• Dokumenttext:
···
Das Leben könnte so schön sein: Nick Sax (brillant wie immer: Christopher Meloni) ist seiner Tochter Hailey (Bryce Lorenzo) zuliebe endlich trocken und hat nun die Zeit, so etwas wie eine Beziehung zu ihr aufzubauen. Der imaginäre Nervtöter Happy (Stimme: Patton Oswalt) ist auch mit von der Partie, existiert mittlerweile aber nur noch für Nick – was das blaue Einhorn einmal mehr an den Rande des Wahnsinns treibt.
···
• Datenauszüge:
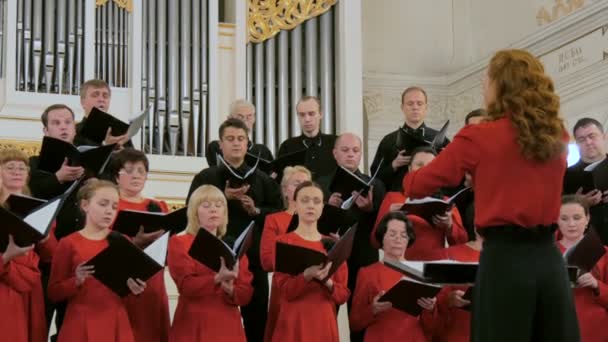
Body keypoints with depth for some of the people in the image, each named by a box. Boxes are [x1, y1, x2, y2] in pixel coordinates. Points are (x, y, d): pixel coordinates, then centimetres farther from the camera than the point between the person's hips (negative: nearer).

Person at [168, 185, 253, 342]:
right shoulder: (179, 243, 3)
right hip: (193, 327, -3)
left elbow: (246, 293, 6)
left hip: (228, 327, 3)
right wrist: (218, 278, -27)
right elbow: (186, 285, -11)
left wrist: (229, 289, -15)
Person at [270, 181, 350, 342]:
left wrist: (326, 281, -14)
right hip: (293, 326, -3)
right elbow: (286, 290, -7)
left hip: (325, 326, 3)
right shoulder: (283, 242, 2)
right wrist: (307, 275, -25)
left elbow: (343, 294, 7)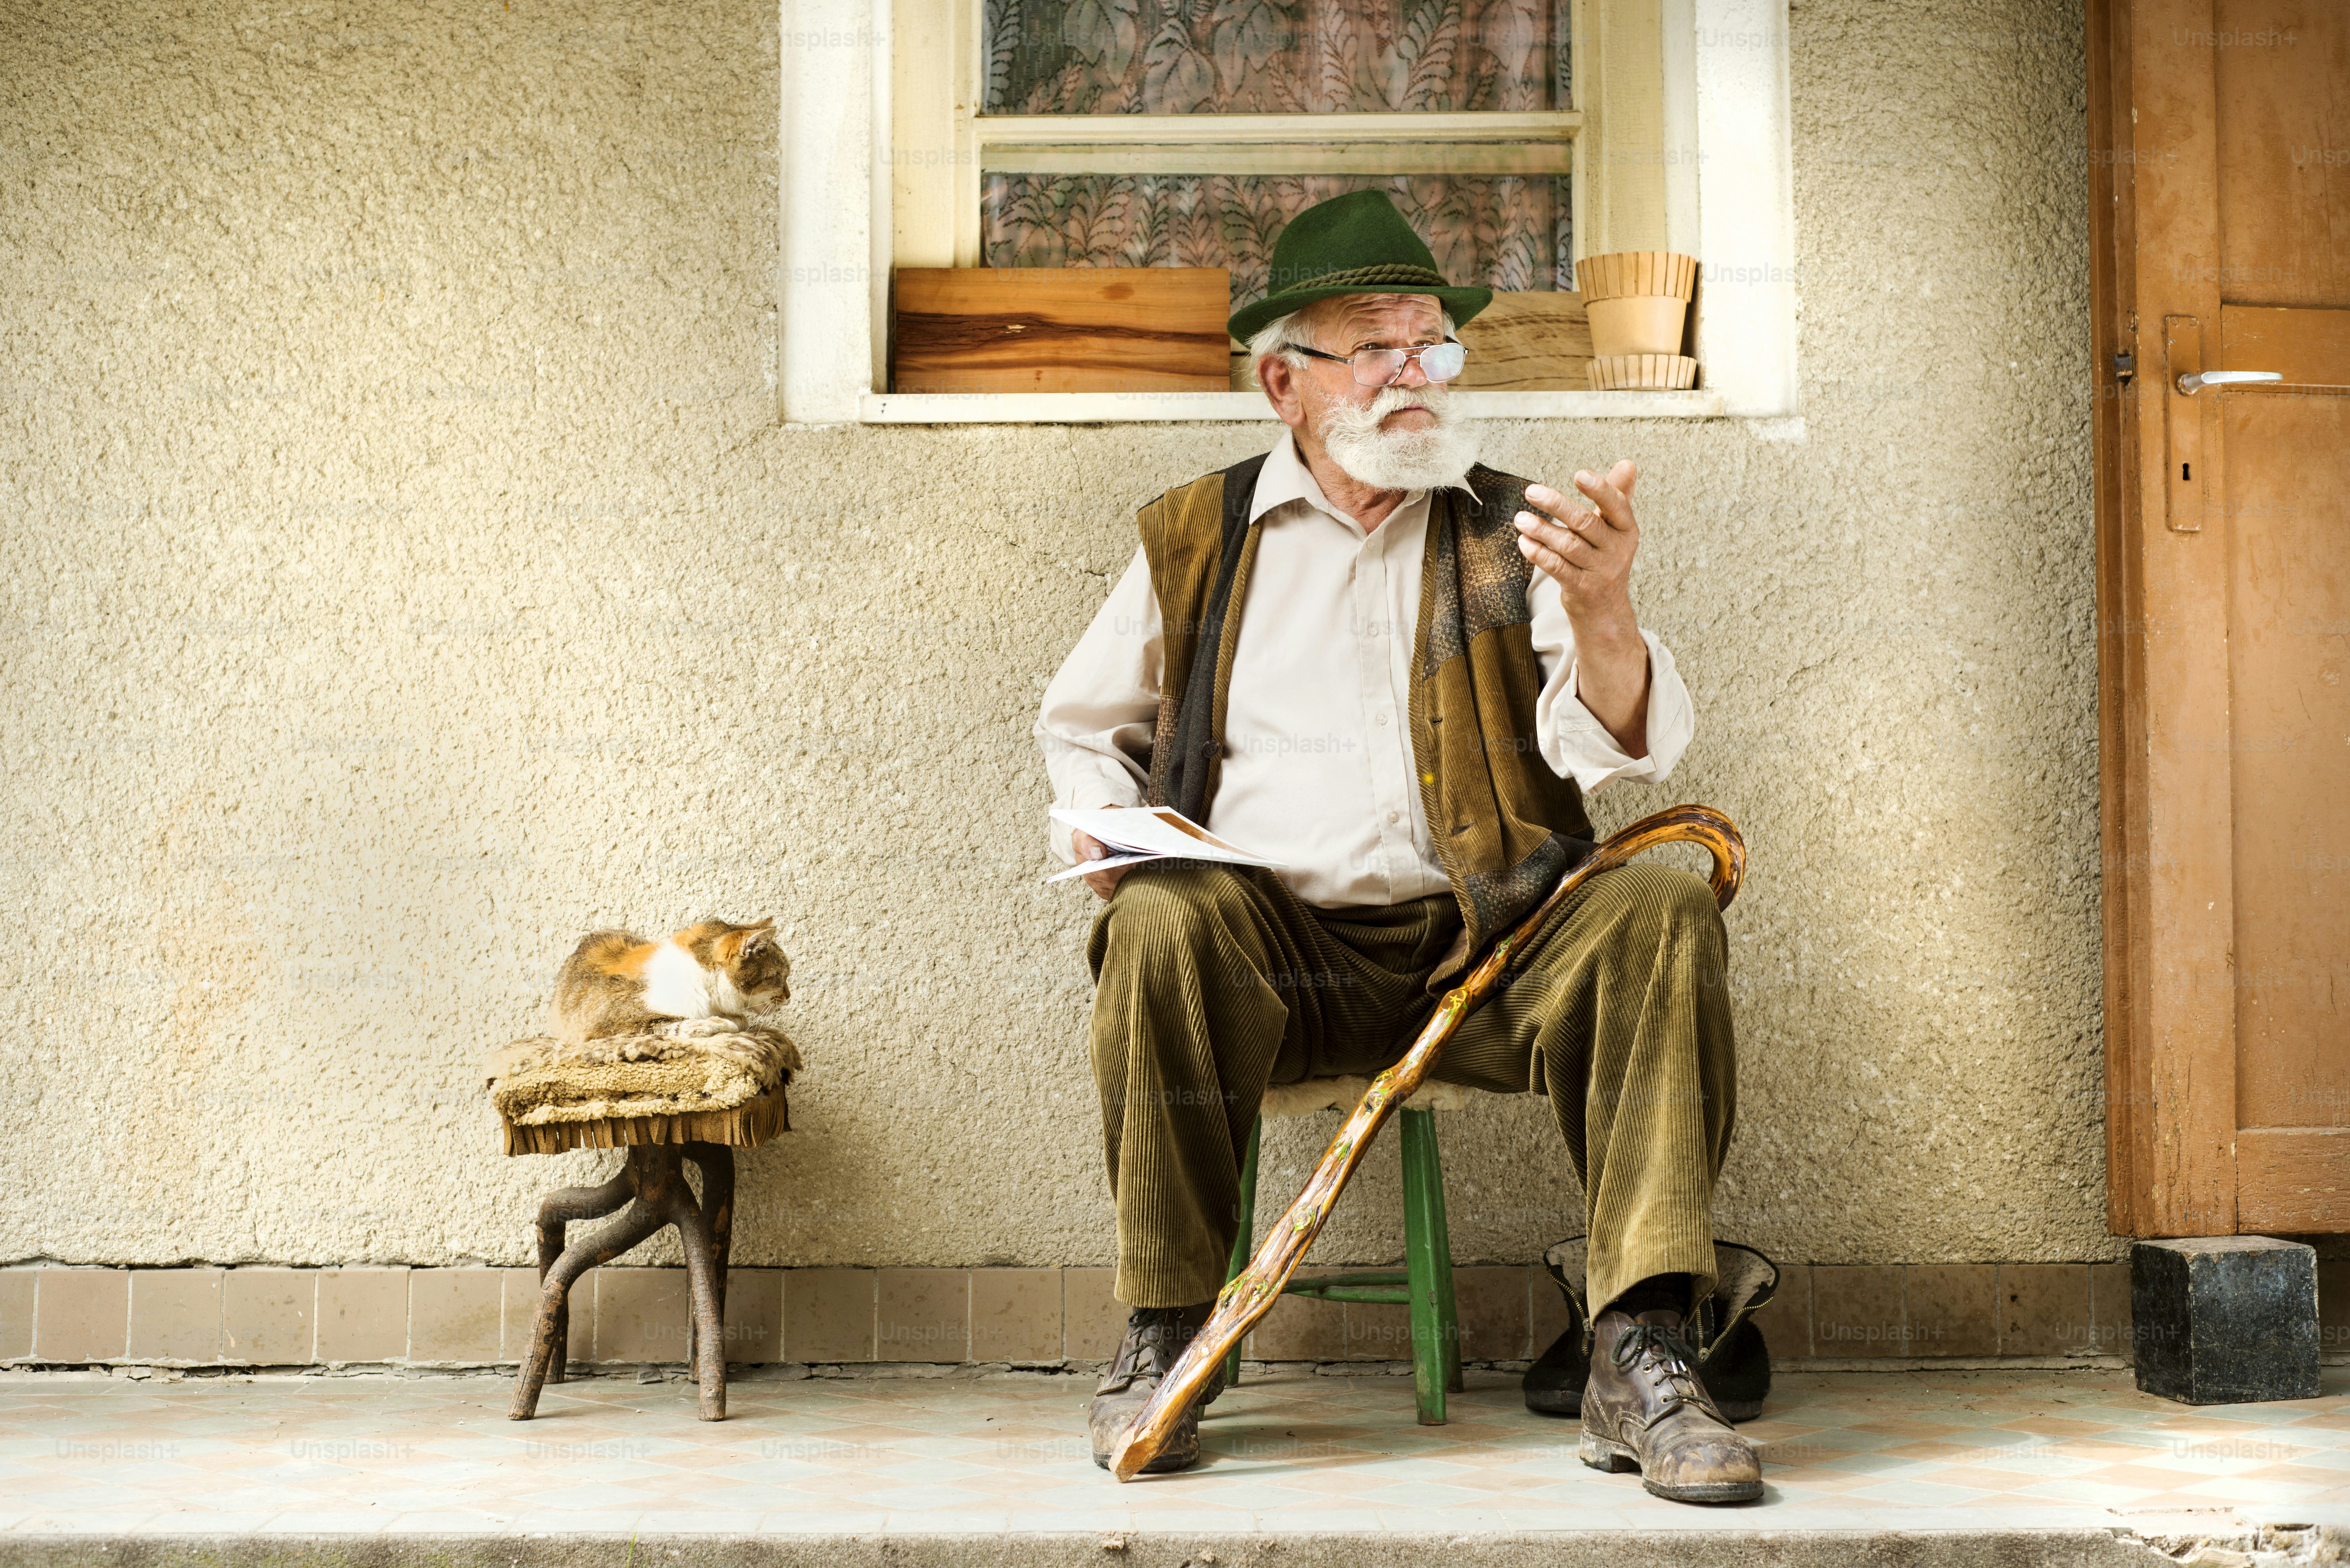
···
• Übungsaufgaben:
[1] Übersetze diesen Satz aus dem Text über Nick Sax ins Englische: „Das Leben könnte so schön sein: Nick Sax (brillant wie immer: Christopher Meloni) ist seiner Tochter Hailey (Bryce Lorenzo) zuliebe endlich trocken und hat nun die Zeit, so etwas wie eine Beziehung zu ihr aufzubauen.“
[2] Was bringt das blaue Einhorn Happy laut dem Text über Nick Sax an den Rand des Wahnsinns? Antworte in ein bis drei Sätzen.
[3] Setze den Text über Nick Sax und Happy fort, und zwar direkt nach seinem letzten Satz.
Die Zeilen spielen dabei keine Rolle.

• Lösungen:
[1] Life could be so good: Nick Sax (brilliant as ever: Christopher Meloni) has finally gotten sober for the sake of his daughter Hailey (Bryce Lorenzo) and now has the time to build something like a relationship with her.

[2] Happy existiert inzwischen nur noch für Nick. Genau das treibt das blaue Einhorn einmal mehr an den Rand des Wahnsinns.

[3]
Doch das wäre zu einfach. Denn während der Gauner Mr. Blue (Ritchie Coster) im Knast sitzt, macht ein mysteriöser Massenmörder im Hasenkostüm die Stadt unsicher. Für die katholische Kirche, die kurz vor dem Osterfest steht, natürlich der Supergau. Ein Glück kommt aber Sonny Shine (wahnsinnig: Christopher Fitzgerald) um die Ecke, der mit einer exklusiven Show Ostern “great again” machen will. Das wiederum passt Nick nicht – immerhin war Sonny für die Entführung seiner Tochter Hailey mitverantwortlich…

Böser und besser

Happy! – Staffel 2 macht genau so derb weiter, wie die erste Staffel aufgehört hat. Man sieht es förmlich vor sich, wie die Screenwriter zusammen am Tisch sitzen und sich überlegen, wie man möglichst brutal in die neue Runde starten könnte. Entschieden haben sie sich – haltet euch fest – für eine Handvoll Nonnen, die an Sprenggürtel gefesselt durch die Innenstadt Manhattans rennen und der Reihe nach in wunderbar saftige Blutsalven aufgehen. Ja, auch die neue Staffel hat schlicht und ergreifend einen Sprung in der Schüssel.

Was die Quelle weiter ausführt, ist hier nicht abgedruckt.